# Arbeitsauftrag A
Beantworte anhand des Textes über Welf IV. die folgenden Fragen:
(i) In welchem Jahr starb Welf III. ohne Erben?
(ii) Von welchem Hof holte Imiza den Sohn ihrer Tochter Kuniza?
(iii) Welcher Forscher wird für Bayern als Urheber großer Werke genannt?
# Arbeitsauftrag B
Schreibe aus dem Text über Welf IV. alles von "Welf IV. – Schlüsselfigur" bis hinunter zu "S., 2 Karten." wortgetreu ab.
# Arbeitsauftrag C
Setze den Text über Welf IV. im Anschluss an seinen letzten Satz fort.

# Zitierter Textauszug
>>>>
Welf IV. – Schlüsselfigur einer Wendezeit. Regionale und europäische Perspektiven, hg. v. Bauer, Dieter, R./Becher, Matthias unter Mitarbeit v. Plassmann, Alheydis (= Beihefte zur Zeitschrift für Landesgeschichte 24). Kommision für bayerische Landesgeschichte/Beck, München 2004. VIII, 472 S., 2 Karten.

 

Welf IV., Oberitaliener von Abkunft und Wirkungsbereich her gesehen, trat in das Reich nördlich der Alpen, weil der Oheim Welf III. 1055 ohne Erben starb und sein Eigen dem Kloster Weingarten vermacht hatte, jedoch die Großmutter Imiza den Sohn ihrer Tochter Kuniza vom Hofe der Otbertiner in Este holte, damit dieser sich als Erbe gegen die nach Altomünster umgesiedelten Nonnen durchsetzte. Das war ein eigenwilliger und für Schwaben, Bayern und den Raum der Zentralalpen sehr folgenreicher Akt. Die ältere Forschung, genannt seien aus der Reihe der ‚Jahrbücher der Deutschen Geschichte’ die von Erich Steindorff und Gerold Meyer von Knonau gestalteten Bände mit deren historiographischen Nachwirkungen, geht zwar auf Welf IV. ein, vernachlässigt indessen die landschaftlichen Umfelder seines Wirkens. Das lag nicht nur an der Arroganz von Größen der Historischen Seminare gegenüber der Landesgeschichtsforschung, eher noch an der im Wilhelminischen Reich bevorzugten Sicht auf Welfenlande im Norden, die sich Preußen angeeignet hatte. Im Süden Deutschlands waren Forscher nicht untätig. Zu Großleistungen zählen die Werke von Christoph Friedrich Stälin in Württemberg, Franz Joseph Mone in Baden und Sigmund von Riezler in Bayern. Die seit der Wende vom 19. zum 20. Jahrhundert gegründeten Historischen Kommissionen trugen in breitem Maße zur Erschließung von Quellen bei.
<<<<
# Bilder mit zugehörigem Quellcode
>>>>
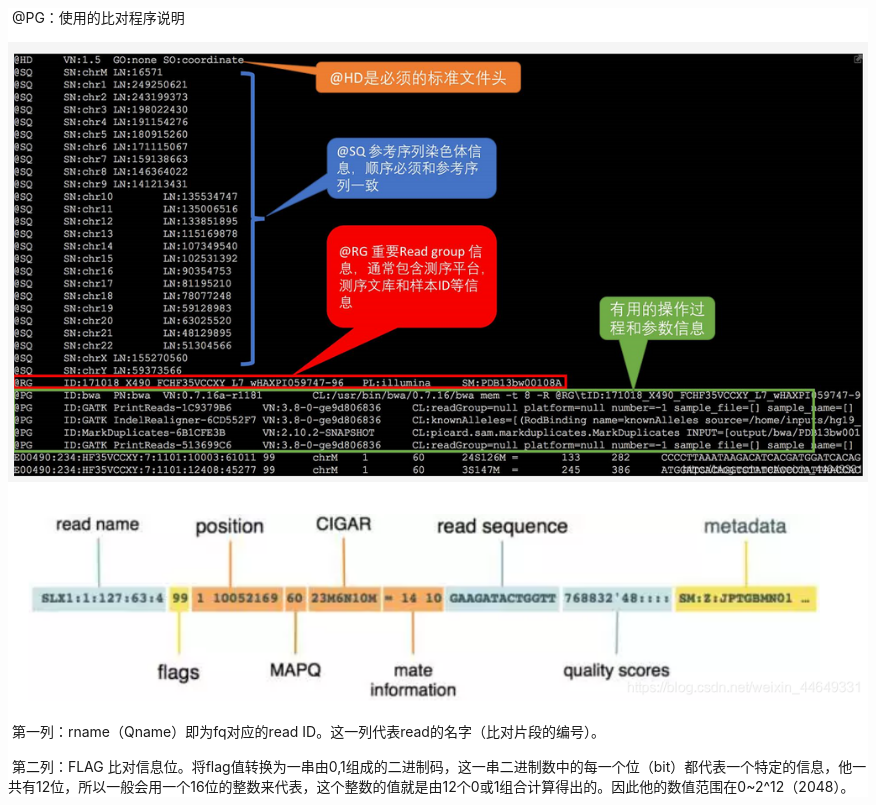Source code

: ​		@PG：使用的比对程序说明

![20190415190906404](images/20190415190906404.png)



![20190415184708100](images/20190415184708100.png)

​	第一列：rname（Qname）即为fq对应的read ID。这一列代表read的名字（比对片段的编号）。

​	第二列：FLAG 比对信息位。将flag值转换为一串由0,1组成的二进制码，这一串二进制数中的每一个位（bit）都代表一个特定的信息，他一共有12位，所以一般会用一个16位的整数来代表，这个整数的值就是由12个0或1组合计算得出的。因此他的数值范围在0~2^12（2048）。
<<<<
# Antwort A
(i) Welf III. starb 1055 ohne Erben.
(ii) Imiza holte ihn vom Hofe der Otbertiner in Este.
(iii) Für Bayern wird Sigmund von Riezler genannt.

# Antwort B
Welf IV. – Schlüsselfigur einer Wendezeit. Regionale und europäische Perspektiven, hg. v. Bauer, Dieter, R./Becher, Matthias unter Mitarbeit v. Plassmann, Alheydis (= Beihefte zur Zeitschrift für Landesgeschichte 24). Kommision für bayerische Landesgeschichte/Beck, München 2004. VIII, 472 S., 2 Karten.

# Antwort C
Bernd Schneidmüller weist in Wiederaufnahme seiner Forschungen zur Geschichte der Welfen zu Beginn dieser als Früchte einer Tagung veröffentlichten Untersuchungen über das Geschehen des Jahres 1055 und seiner Folgen auf die weiten geistigen und politischen Beziehungen in der Frühphase des Investiturstreites hin (S. 1-29) und betont besonders das Entstehen des hochadligen Eigenbewusstseins. Angesprochen wird hier der Ansatz des Mentalitätswandels, den jüngst Tobias Weller in der Heiratspolitik des Hochadels während des 12. Jahrhunderts in 15 Dynastien aufgezeigt hat.- In regionale Probleme der mit solchem Wandel verbundenen Reformbewegung führt nach Darstellung des oft unerfreulichen Schicksals der Quellen nach den Säkularisationen seit 1800 Franz Fuchs mit einer erst an späte Stelle platzierten Abhandlung über die Anfänge Rottenbuchs (S. 261-279) ein und fügt Hinweise auf das Wirken Manegolds von Lautenbach bei.- In die Komplexität der Probleme führt Alheydis Plassmann, Die Welfen-Origo, ein Einzelfall ? (S.56-84) ein, analysiert die Methoden der Traditionsbegründungen durch eine postulierte Abkunft von vornehmen Römern, Heldentaten irgendwelcher Ahnen, das Wirken geistlicher Sippenangehöriger, Beteiligung am Kreuzzug und damit verbundener Treue gegenüber dem Papst. (Warum aber die den Text verunzierenden Abkürzungen im Zeitungsstil ?).- In engem Zusammenhang mit solchen Fragen steht die umfängliche Untersuchung Werner Hechbergers über die Erbfolge von 1055 und das von ihm schon 1997 erörterte welfische Selbstverständnis (S. 129-156). Der Verfasser weist auf die erstaunlich geringe Ausprägung der Eigenwertaussagen der Welfen hin und stellt heraus, dass erst im Nachhinein in der Hausüberlieferung das Geschlecht ‚rekonstruiert’ wurde. Dazu gehören treffliche Hinweise auf Gottfried Wilhelm Leibniz und Lodovico Antonio Muratori.- Mit der etwas brüchigen Entwicklung des Eigenbewusstseins beschäftigt sich auch Matthias Becher, Der Name ‚Welf’ zwischen Akzeptanz und Apologie. Überlegungen zur frühen welfischen Hausüberlieferung (S.156-198). Hervorzuheben ist die profunde Darstellung der Forschungsgeschichte, die sich um den merkwürdigen Namen für Personen und Sippe rankt.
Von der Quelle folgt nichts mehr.